Leveraging MMM Skill Set at Sephora's Innovation Lab
MMM '20 student focused on digital innovation during internship
I'd be lying if I said I wasn't partly motivated by the slim chance of meeting Rihanna, but in reality, I landed at Sephora's Innovation Lab by following my passion for combining retail, innovation, and technology. The internship also seemed to be the ideal place to put my MMM skill set to the test.
My main project for the summer focused on store digital innovation— specifically employee enablement—to identify ways to increase productivity among store employees and increase their time spent with clients. Working cross-functionally was crucial for my project but also a necessity since the innovation lab is an extremely small team.
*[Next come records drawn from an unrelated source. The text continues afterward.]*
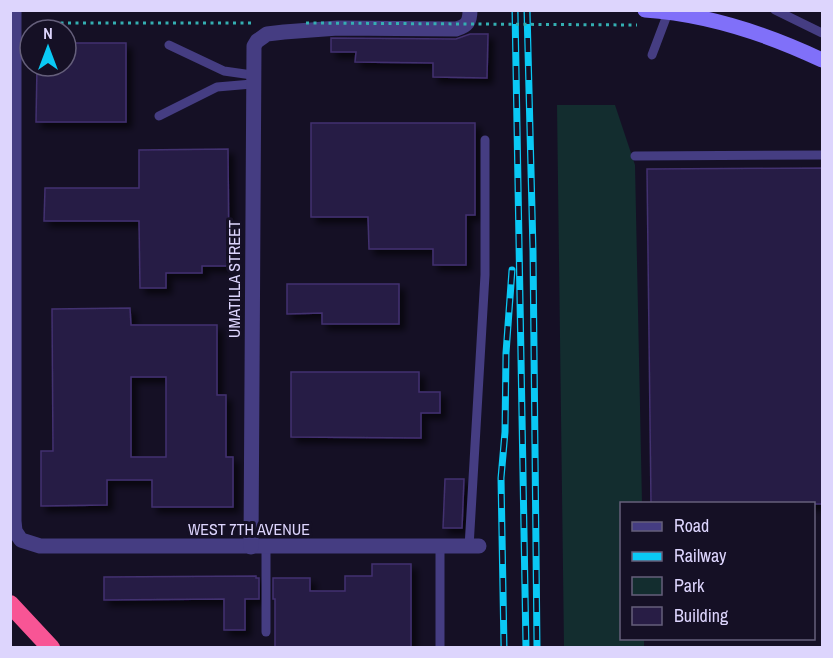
<svg xmlns="http://www.w3.org/2000/svg" width="833" height="658" viewBox="0 0 833 658" font-family="'Archivo Narrow',sans-serif">
<style>
.green{fill:#132d2f}
.building{fill:#281d45;stroke:#423070;stroke-width:1.5;fill-rule:evenodd;filter:url(#shadow)}
.lines{fill:none;stroke-linecap:round;stroke-linejoin:round}
.path{stroke:#34afb2;stroke-width:3;stroke-dasharray:3 4.5;stroke-linecap:butt}
.lane{stroke:#453d82;stroke-width:9}
.street{stroke:#453d82;stroke-width:15}
.highway{stroke:#f85595;stroke-width:18}
.rail-casing{stroke:#0ac9f5;stroke-width:7}
.rail{stroke:#151025;stroke-width:4.5;stroke-dasharray:14;stroke-linecap:butt}
.path-bridge{stroke:#34afb2;stroke-width:3;stroke-dasharray:3 4.5;stroke-linecap:butt}
.secondary-bridge{stroke:#8070f9;stroke-width:15}
.labels{text-anchor:middle;stroke-width:6;stroke-linejoin:round;paint-order:stroke}
.street-label{font-size:16px;fill:#ddd5fd;stroke:#151025}
</style>
<defs>
<filter id="shadow"><feDropShadow dx="5.5" dy="5.5" stdDeviation="3" flood-color="#0009"/></filter>
</defs>
<rect width="100%" height="100%" fill="#151025"/>
<!-- green -->
<path class="green" d="M 557,105 L 615,105 L 635,165 L 642,503 L 622,504 L 622,638 L 644,639 L 644,647 L 564,647 Z"/>
<!-- building -->
<g class="building">
<path d="M 470,34 L 488,34 L 487,78 L 433,77 L 433,63 L 355,62 L 356,52 L 331,52 L 331,38 L 456,39 Z"/>
<path d="M 66,43 L 126,43 L 126,122 L 36,122 L 37,66 L 66,66 Z"/>
<path d="M 311,123 L 475,123 L 475,215 L 466,215 L 466,265 L 433,265 L 433,249 L 369,249 L 368,217 L 311,217 Z"/>
<path d="M 228,149 L 229,266 L 202,266 L 202,273 L 166,273 L 166,288 L 140,288 L 139,221 L 44,221 L 45,188 L 139,188 L 139,150 Z"/>
<path d="M 822,168 L 822,504 L 651,504 L 647,169 Z"/>
<path d="M 287,284 L 399,284 L 399,324 L 322,324 L 322,313 L 287,314 Z"/>
<path d="M 130,308 L 131,325 L 217,325 L 217,395 L 226,395 L 226,457 L 233,457 L 233,507 L 152,507 L 152,480 L 107,480 L 107,505 L 41,506 L 41,451 L 53,451 L 52,309 ZM 131,377 L 166,377 L 166,457 L 131,457 Z"/>
<path d="M 291,372 L 419,372 L 419,392 L 440,392 L 440,413 L 421,413 L 421,438 L 291,437 Z"/>
<path d="M 445,479 L 464,479 L 462,528 L 443,528 Z"/>
<path d="M 372,564 L 411,564 L 411,648 L 275,648 L 275,599 L 273,599 L 273,578 L 310,578 L 310,591 L 345,591 L 345,576 L 372,576 Z"/>
<path d="M 256,576 L 256,578 L 259,578 L 259,599 L 245,599 L 245,630 L 224,630 L 224,599 L 104,600 L 104,577 Z"/>
</g>
<g class="lines">
<!-- path -->
<path class="path" d="M 38,23 L 254,23"/>
<!-- lane -->
<g class="lane">
<path d="M 775,10 L 822,33"/>
<path d="M 169,45 L 224,71 L 252,75"/>
<path d="M 652,55 L 669,10"/>
<path d="M 159,116 L 217,87 L 252,84"/>
<path d="M 635,156 L 822,155"/>
<path d="M 266,547 L 266,632"/>
<path d="M 440,547 L 440,648"/>
<path d="M 469,547 L 485,275 L 485,140"/>
</g>
<!-- street -->
<g class="street">
<path d="M 14,10 L 14,521 L 15,531 L 21,540 L 40,546 L 479,546"/>
<path d="M 251,547 L 254,46 L 257,41 L 267,34 L 284,32 L 338,28 L 456,29 C 467,26 470,22 470,10"/>
</g>
<!-- highway -->
<path class="highway" d="M 10,604 L 51,648"/>
<!-- rail casing -->
<g class="rail-casing">
<g id="rail">
<path d="M 515,10 L 526,648"/>
<path d="M 527,10 L 533,251 L 537,648"/>
<path d="M 504,648 L 501,478 L 505,432 L 506,353 L 512,270"/>
</g>
</g>
<!-- rail -->
<use href="#rail" class="rail"/>
<!-- path-bridge -->
<path class="path-bridge" d="M 306,23 L 637,25"/>
<!-- secondary-bridge -->
<path class="secondary-bridge" d="M 645,10 C 706,14 767,34 822,60"/>
</g>
<g class="labels">
<!-- street labels -->
<g class="street-label">
<text transform="translate(234 279) rotate(-90)" y="6">UMATILLA STREET</text>
<text x="249" y="535">WEST 7TH AVENUE</text>
</g>
</g>
<!-- border -->
<rect width="833" height="658" fill="none" stroke="#ddd5fd" stroke-width="24"/>
<!-- legend -->
<rect x="620" y="502" width="195" height="138" fill="#151025" stroke="#655f7b" stroke-width="1.5"/>
<rect x="632" y="522" width="30" height="9" fill="#453d82" stroke="#655f7b" stroke-width="1.5"/>
<text x="674" y="532" font-size="18" fill="#ddd5fd">Road</text>
<rect x="632" y="552" width="30" height="9" fill="#0ac9f5" stroke="#655f7b" stroke-width="1.5"/>
<text x="674" y="562" font-size="18" fill="#ddd5fd">Railway</text>
<rect x="632" y="577" width="30" height="18" fill="#132d2f" stroke="#655f7b" stroke-width="1.5"/>
<text x="674" y="592" font-size="18" fill="#ddd5fd">Park</text>
<rect x="632" y="607" width="30" height="18" fill="#281d45" stroke="#655f7b" stroke-width="1.5"/>
<text x="674" y="622" font-size="18" fill="#ddd5fd">Building</text>
<!-- north arrow -->
<g transform="translate(48 48)"><circle r="28" fill="#151025" stroke="#655f7b" stroke-width="1.5"/>
<path d="M0-4.5L10 22L0 15L-10 22Z" fill="#0ac9f5"/>
<text y="-9" font-size="16" font-weight="bold" text-anchor="middle" fill="#ddd5fd">N</text>
</g>
</svg>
I immediately started to meet with retail operations (thank you, Professor Chopra!), omni-retail strategy, and retail services to help me assess the business case.
Once I had some hypotheses to test, I did what any RDB-trained MMM would do: user research! If the end-user of my project is store employees, I wanted to make sure I incorporated their perspective, and struggles, into my recommendation. So I ventured out to a few stores to observe employees' habits and workarounds, then followed up to do some in-store interviews. (The hydrating facial I got during one interview was a nice bonus.)
One key insight that I took away was that employees are asked to do a lot of things throughout their day, but they often aren't sure how to prioritize their tasks, so they remain idle. My recommended solution became a dynamic tasking app that would list an employee's tasks for the day in the most efficient order.
The designer in me (and being an over-ambitious MBA student) couldn't resist building a hi-fidelity prototype for my idea. It helped to flex my design skills, but I knew I was selling my idea to our key stakeholders across many teams. Having a tangible product that I could walk people through helped me secure the executive buy-in we needed to move this project forward. Tying user insights with the power of storytelling created an unstoppable combo and seeing my impact over ten weeks has been amazing!
Even though the summer felt immeasurably short, I was pulled onto seven projects by the end of the ten weeks. I helped lead a design hackathon around reducing the financial liability of customer loyalty points. I executed a mini-research project around the opportunity spaces for Sephora and gaming/esports. I worked on the product redesign and roadmap for an internal application. I was also pulled into some projects around AI, including ways to connect machine learning with in-store camera technology. By highlighting my human-centered design skills and UX background during coffee chats with a bunch of people around the company, I became exposed to some of the incredible innovation happening in the real world (a.k.a. outside the bubble of Evanston). Most importantly, it showed me how much companies value the skills we are honing in MMM.